=== EXTRACTED TEXT ===
-- -- --

To date, all cases of HSP 76 have described normal MRI brain imaging. 7 , 8 However, we found the “ear of the lynx” sign in both cases. This has previously been reported predominantly in HSP 11 and HSP 15 types. 3 , 4 It has also been described in two patients (in a series of five) with HSP 78, another autosomal recessive HSP. 9 A study revealed that this finding was very sensitive (78%–97%) and specific (90.9%–100%) for HSP and was not found in healthy controls or patients with multiple sclerosis. 5 Rattay et al demonstrated its presence in unaffected family members of an HSP 11 patient who were heterozygous SPG11 mutation carriers, 10 raising the possibility of this sign either detecting prodromal cases or being indicative of a pathogenic mutation, but not necessarily symptomatic disease. 10 A potential mimic of this sign could be a gliotic area at the calloso‐caudal angle of the frontal horn of lateral ventricles. However, those usually have rounded capping 11 instead of a flaming shape, described with the “ear of the lynx.”

-- -- --

=== STORED DATA ===
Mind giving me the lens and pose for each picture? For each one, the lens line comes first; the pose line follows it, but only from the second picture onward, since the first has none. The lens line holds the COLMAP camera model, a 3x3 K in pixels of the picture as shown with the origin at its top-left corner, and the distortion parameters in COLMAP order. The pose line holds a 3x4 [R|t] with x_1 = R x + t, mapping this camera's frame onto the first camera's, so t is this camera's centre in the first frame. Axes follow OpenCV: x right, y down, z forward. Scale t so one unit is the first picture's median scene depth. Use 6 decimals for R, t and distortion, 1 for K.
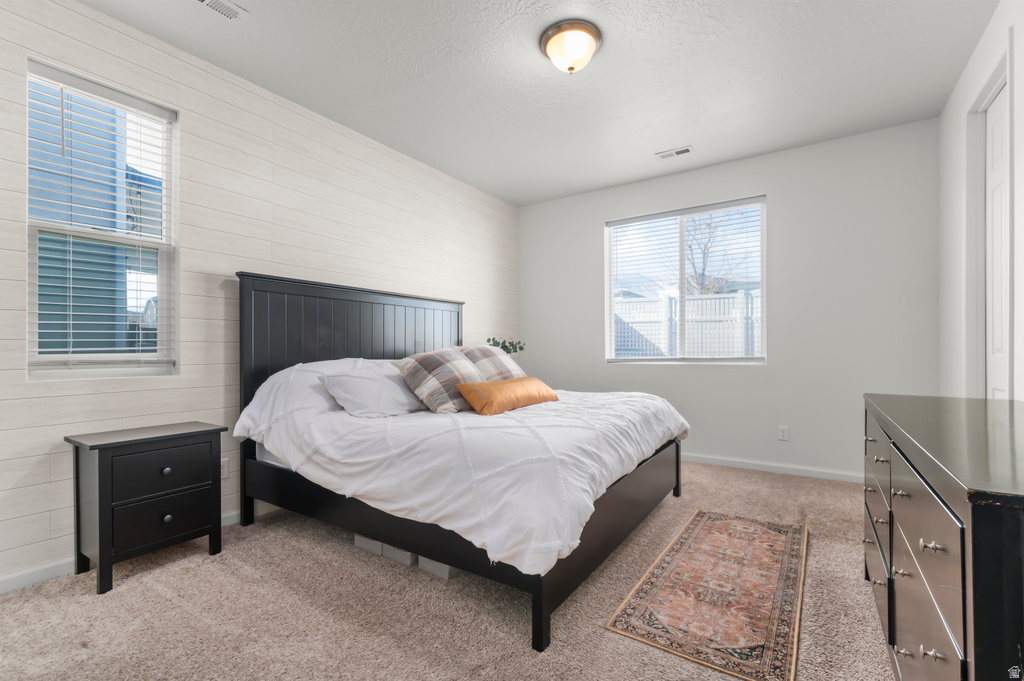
lens RADIAL K [[448.9, 0, 514.4], [0, 448.9, 345.0], [0, 0, 1]] dist [-0.002469, -0.000571]
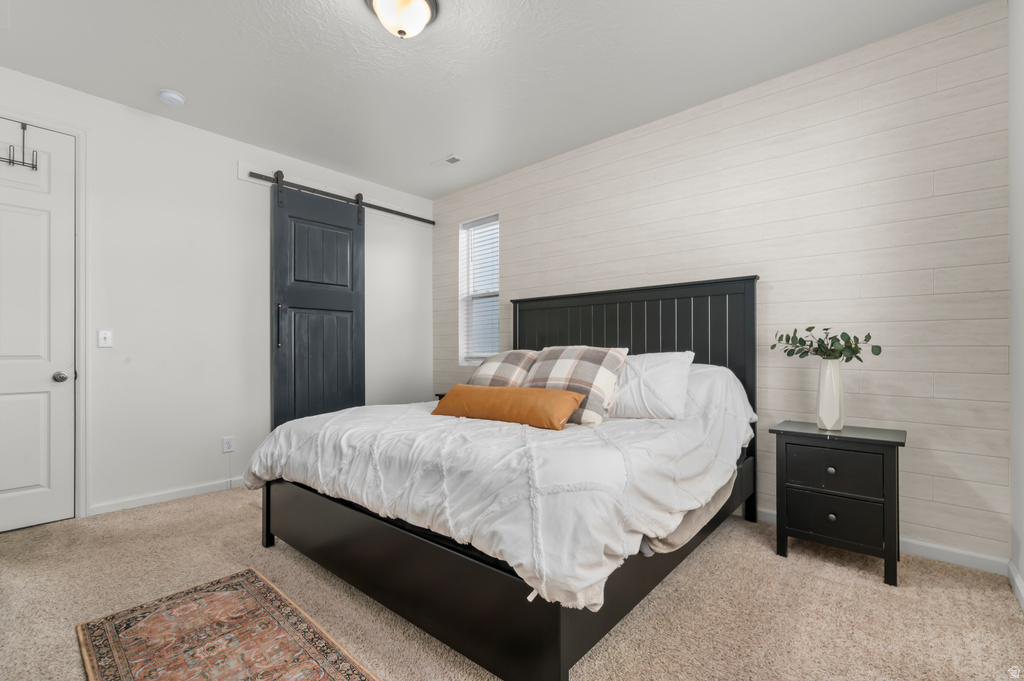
lens RADIAL K [[448.9, 0, 534.0], [0, 448.9, 354.7], [0, 0, 1]] dist [-0.002469, -0.000571]
pose [[-0.107318, 0.001913, -0.994223, 1.208395], [0.009039, 0.999959, 0.000948, 0.020887], [0.994184, -0.008885, -0.107331, 1.689857]]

-- -- --

=== TASK SET ===
**1)** Decide whether each statement agrees with the passage on the "ear of the lynx" sign. Answer yes or no, and quote the passage's deciding words. (a) The sign was found in healthy controls. (b) The sign was described in two patients out of a series of five with HSP 78. (c) Earlier HSP 76 cases described abnormal MRI brain imaging.
**2)** List every numbered HSP type that the passage on the "ear of the lynx" sign names.
The lines come from a different source than the text.

=== RESPONSES IN ORDER ===
**1)**
(a) No: "was not found in healthy controls or patients with multiple sclerosis"
(b) Yes: "It has also been described in two patients (in a series of five) with HSP 78"
(c) No: "To date, all cases of HSP 76 have described normal MRI brain imaging."

**2)** HSP 76, HSP 11, HSP 15, HSP 78